Can you quote word for word all the text in the data below, leaving the pictures out of your answer?
#### Source information
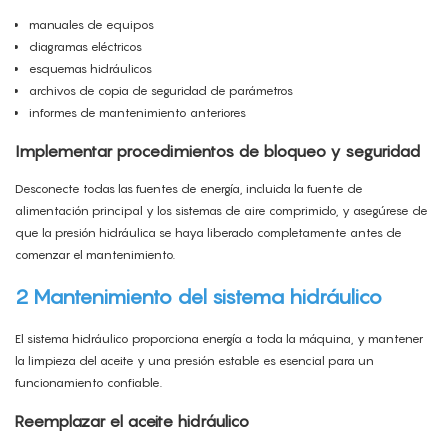
manuales de equipos
diagramas eléctricos
esquemas hidráulicos
archivos de copia de seguridad de parámetros
informes de mantenimiento anteriores
Implementar procedimientos de bloqueo y seguridad
Desconecte todas las fuentes de energía, incluida la fuente de
alimentación principal y los sistemas de aire comprimido, y asegúrese de
que la presión hidráulica se haya liberado completamente antes de
comenzar el mantenimiento.
2 Mantenimiento del sistema hidráulico
El sistema hidráulico proporciona energía a toda la máquina, y mantener
la limpieza del aceite y una presión estable es esencial para un
funcionamiento confiable.
Reemplazar el aceite hidráulico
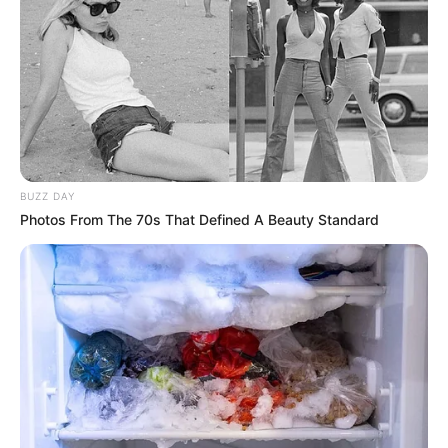
BUZZ DAY
Photos From The 70s That Defined A Beauty Standard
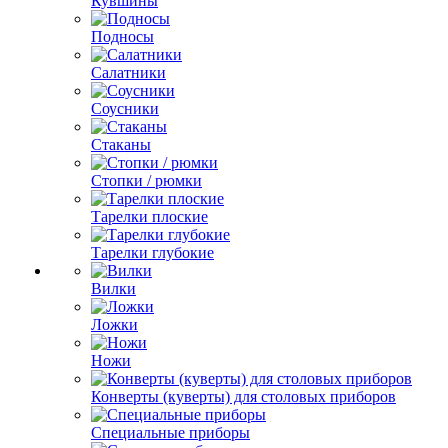
Кувшины
Подносы
Салатники
Соусники
Стаканы
Стопки / рюмки
Тарелки плоские
Тарелки глубокие
Вилки
Ложки
Ножи
Конверты (куверты) для столовых приборов
Специальные приборы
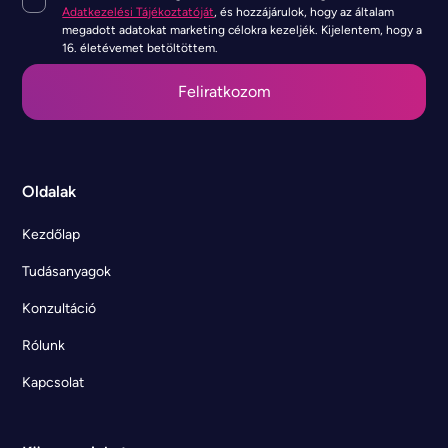
Adatkezelési Tájékoztatóját
, és hozzájárulok, hogy az általam
megadott adatokat marketing célokra kezeljék. Kijelentem, hogy a
16. életévemet betöltöttem.
Oldalak
Kezdőlap
Tudásanyagok
Konzultáció
Rólunk
Kapcsolat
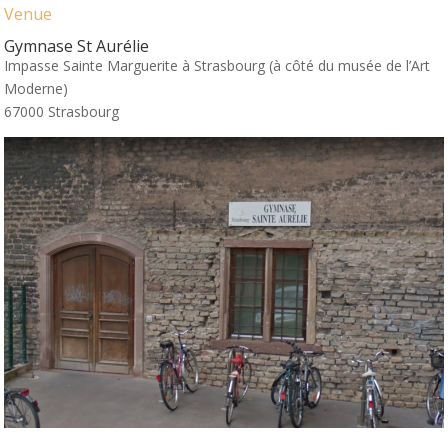
Venue
Salsa classes Strasbourg and hip-hop – Candela
Gymnase St Aurélie
Impasse Sainte Marguerite à Strasbourg (à côté du musée de l’Art
Moderne)
67000 Strasbourg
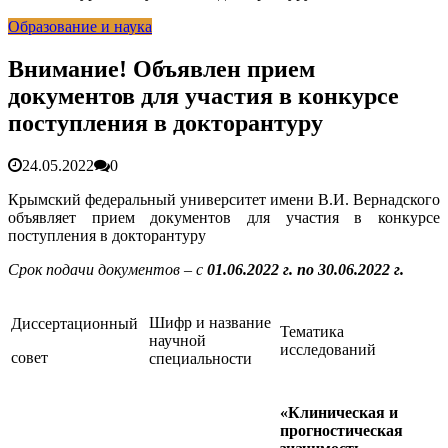
гарантия, выезд в день обращени...
01.04.2026
Образование и наука
Правительство России выделит Крыму дополнительные
средства на программу социальн...
01.04.2026
Более 25 тысяч «квадратов» преобразятся в ближайшее
Внимание! Объявлен прием
время...
26.02.2026
документов для участия в конкурсе
В Симферополе очищают реку Салгир: работы ведутся
от Потёмкинской до Гагарина...
05.09.2025
поступления в докторантуру
24.05.2022
0
Крымский федеральный университет имени В.И. Вернадского
объявляет прием документов для участия в конкурсе
поступления в докторантуру
Срок подачи документов – с
01.06.2022 г. по 30.06.2022 г.
Шифр и название
Диссертационный
Тематика
научной
исследований
совет
специальности
«Клиническая и
прогностическая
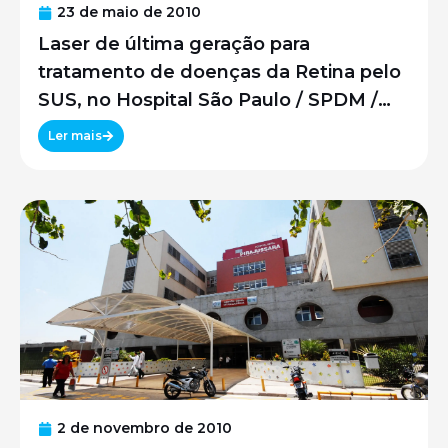
23 de maio de 2010
Laser de última geração para
tratamento de doenças da Retina pelo
SUS, no Hospital São Paulo / SPDM /
UNIFESP
Ler mais
2 de novembro de 2010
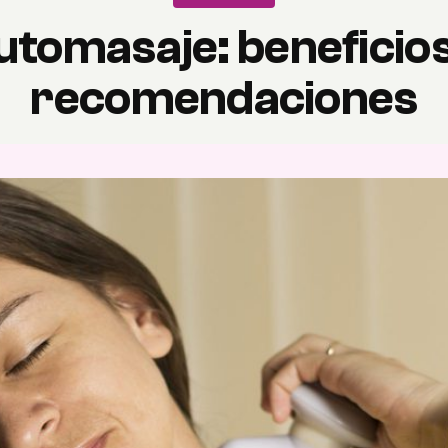
utomasaje: beneficios
recomendaciones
########
- _Problem solution_:
manuales de equipos
diagramas eléctricos
esquemas hidráulicos
archivos de copia de seguridad de parámetros
informes de mantenimiento anteriores
Implementar procedimientos de bloqueo y seguridad
Desconecte todas las fuentes de energía, incluida la fuente de
alimentación principal y los sistemas de aire comprimido, y asegúrese de
que la presión hidráulica se haya liberado completamente antes de
comenzar el mantenimiento.
2 Mantenimiento del sistema hidráulico
El sistema hidráulico proporciona energía a toda la máquina, y mantener
la limpieza del aceite y una presión estable es esencial para un
funcionamiento confiable.
Reemplazar el aceite hidráulico
BUZZ DAY
Photos From The 70s That Defined A Beauty Standard
Кувшины
Подносы
Салатники
Соусники
Стаканы
Стопки / рюмки
Тарелки плоские
Тарелки глубокие
Вилки
Ложки
Ножи
Конверты (куверты) для столовых приборов
Специальные приборы
Adatkezelési Tájékoztatóját
, és hozzájárulok, hogy az általam
megadott adatokat marketing célokra kezeljék. Kijelentem, hogy a
16. életévemet betöltöttem.
Oldalak
Kezdőlap
Tudásanyagok
Konzultáció
Rólunk
Kapcsolat
Venue
Salsa classes Strasbourg and hip-hop – Candela
Gymnase St Aurélie
Impasse Sainte Marguerite à Strasbourg (à côté du musée de l’Art
Moderne)
67000 Strasbourg
гарантия, выезд в день обращени...
01.04.2026
Образование и наука
Правительство России выделит Крыму дополнительные
средства на программу социальн...
01.04.2026
Более 25 тысяч «квадратов» преобразятся в ближайшее
Внимание! Объявлен прием
время...
26.02.2026
документов для участия в конкурсе
В Симферополе очищают реку Салгир: работы ведутся
от Потёмкинской до Гагарина...
05.09.2025
поступления в докторантуру
24.05.2022
0
Крымский федеральный университет имени В.И. Вернадского
объявляет прием документов для участия в конкурсе
поступления в докторантуру
Срок подачи документов – с
01.06.2022 г. по 30.06.2022 г.
Шифр и название
Диссертационный
Тематика
научной
исследований
совет
специальности
«Клиническая и
прогностическая
23 de maio de 2010
Laser de última geração para
tratamento de doenças da Retina pelo
SUS, no Hospital São Paulo / SPDM /
UNIFESP
Ler mais
2 de novembro de 2010
utomasaje: beneficios
recomendaciones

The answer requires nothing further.